Shopping website operator Rakuten was an outperformer, advancing 1.6 percent on news that it's planning to acquire online content company PopSugar for $580 million. The Japanese conglomerate has been on an acquisition spree, having bought U.S. eBook firm OverDrive last month.
Kospi gains 0.6%
South Korea's Kospi index pushed through the landmark 2,100-point level for the first time in nearly four years to close 0.6 percent higher.
Retailers are among the top gainers; Hotel Shilla rallied 7.5 percent, after surging the daily limit of 15 percent in the previous session, following news that it is joining hands with construction firm Hyundai Development to open the nation's biggest duty free store in Seoul. Lotte Shopping and Shinsegae elevated 5.3 and 11.1 percent, respectively.

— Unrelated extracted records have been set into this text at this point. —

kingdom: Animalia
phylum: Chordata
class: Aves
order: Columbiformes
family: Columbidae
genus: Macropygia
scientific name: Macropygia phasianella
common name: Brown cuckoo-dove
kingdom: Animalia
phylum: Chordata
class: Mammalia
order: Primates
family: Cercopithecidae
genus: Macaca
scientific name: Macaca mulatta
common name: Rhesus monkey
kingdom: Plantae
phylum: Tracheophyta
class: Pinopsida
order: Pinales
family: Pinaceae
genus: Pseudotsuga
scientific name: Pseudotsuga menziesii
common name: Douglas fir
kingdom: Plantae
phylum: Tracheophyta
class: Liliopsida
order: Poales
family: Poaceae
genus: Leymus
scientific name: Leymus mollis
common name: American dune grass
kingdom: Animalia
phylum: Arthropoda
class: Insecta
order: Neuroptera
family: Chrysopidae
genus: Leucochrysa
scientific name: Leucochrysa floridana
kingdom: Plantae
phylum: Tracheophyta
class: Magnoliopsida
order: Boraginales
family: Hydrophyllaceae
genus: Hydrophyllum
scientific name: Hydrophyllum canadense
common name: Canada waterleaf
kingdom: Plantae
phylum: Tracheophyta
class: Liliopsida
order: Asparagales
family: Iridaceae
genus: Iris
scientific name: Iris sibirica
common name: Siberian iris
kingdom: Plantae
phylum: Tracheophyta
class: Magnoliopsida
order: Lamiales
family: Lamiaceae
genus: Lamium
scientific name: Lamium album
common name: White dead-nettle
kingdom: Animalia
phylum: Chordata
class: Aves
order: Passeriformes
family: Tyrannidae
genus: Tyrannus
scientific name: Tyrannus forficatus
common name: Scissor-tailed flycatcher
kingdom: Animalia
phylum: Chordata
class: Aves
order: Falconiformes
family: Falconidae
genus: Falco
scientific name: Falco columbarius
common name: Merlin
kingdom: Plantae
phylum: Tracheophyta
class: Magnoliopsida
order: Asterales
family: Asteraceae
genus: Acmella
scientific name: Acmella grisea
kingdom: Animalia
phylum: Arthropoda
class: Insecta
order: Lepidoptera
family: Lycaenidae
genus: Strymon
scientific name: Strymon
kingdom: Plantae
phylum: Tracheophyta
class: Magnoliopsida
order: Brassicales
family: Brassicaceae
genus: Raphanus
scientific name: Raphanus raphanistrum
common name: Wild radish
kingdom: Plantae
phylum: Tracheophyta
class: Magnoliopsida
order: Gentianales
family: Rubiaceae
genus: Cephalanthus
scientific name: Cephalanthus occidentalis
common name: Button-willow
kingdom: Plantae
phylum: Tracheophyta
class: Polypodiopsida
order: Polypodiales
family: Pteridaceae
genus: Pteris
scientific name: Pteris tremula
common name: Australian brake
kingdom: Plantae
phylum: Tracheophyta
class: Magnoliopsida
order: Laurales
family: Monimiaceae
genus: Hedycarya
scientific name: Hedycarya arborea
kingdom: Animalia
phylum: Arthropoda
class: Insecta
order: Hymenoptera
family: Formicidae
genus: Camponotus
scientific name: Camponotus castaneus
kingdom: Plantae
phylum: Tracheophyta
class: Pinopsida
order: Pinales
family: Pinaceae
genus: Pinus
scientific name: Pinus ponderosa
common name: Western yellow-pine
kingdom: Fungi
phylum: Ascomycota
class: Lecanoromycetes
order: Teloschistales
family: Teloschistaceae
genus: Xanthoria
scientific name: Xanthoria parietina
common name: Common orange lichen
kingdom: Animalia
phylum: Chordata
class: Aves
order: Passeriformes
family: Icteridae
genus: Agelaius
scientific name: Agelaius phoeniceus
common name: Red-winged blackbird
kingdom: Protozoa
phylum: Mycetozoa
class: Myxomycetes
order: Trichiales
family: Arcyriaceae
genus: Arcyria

Cosmetics maker AmorePacific closed down 3.3 percent after hitting all-time highs on Monday.
ASX drops 0.2%
Australia's S&P ASX 200 index was lackluster on Tuesday, stung by declines in key banking and mining heavyweights, closing 0.2 percent lower. A survey showing marked improvement in business conditions last month, which in turn lifted confidence levels among Australian firms, did little to boost sentiment.
Laggards include BHP Billiton and Rio Tinto, down 1 percent and 0.6 percent each, as iron ore prices continue to flirt with multi-year lows. Major lenders such as Australia and New Zealand Banking Group dropped 1.1 percent, while Commonwealth Bank of Australia and National Australia Bank slipped 0.3 percent, respectively.
Suncorp was in the spotlight after announcing a leadership change. Shares of the financial services heavyweight jumped 2 percent.
Singapore's economy grew faster than expected in the first three months of 2015, government data showed on Tuesday, even as the Monetary Authority of Singapore - the country's default central bank - surprised markets by announcing no change to its monetary policy. Gross domestic product (GDP) grew an annualized 2.1 percent in January-March from the year-ago period, stronger than the 1.8 percent forecast in a Reuters poll.
Following the news, the strengthened as much as 0.74 percent to 1.3613 against the U.S. dollar from $1.3720, while the Straits Times index hit levels not seen since December 2007, closing over 1 percent higher.
The Jakarta Composite closed down 0.6 percent as the Indonesian central bank left its key interest rates unchanged at 7.50 percent for the second straight meeting.
Meanwhile, markets in Thailand and India are closed for public holidays.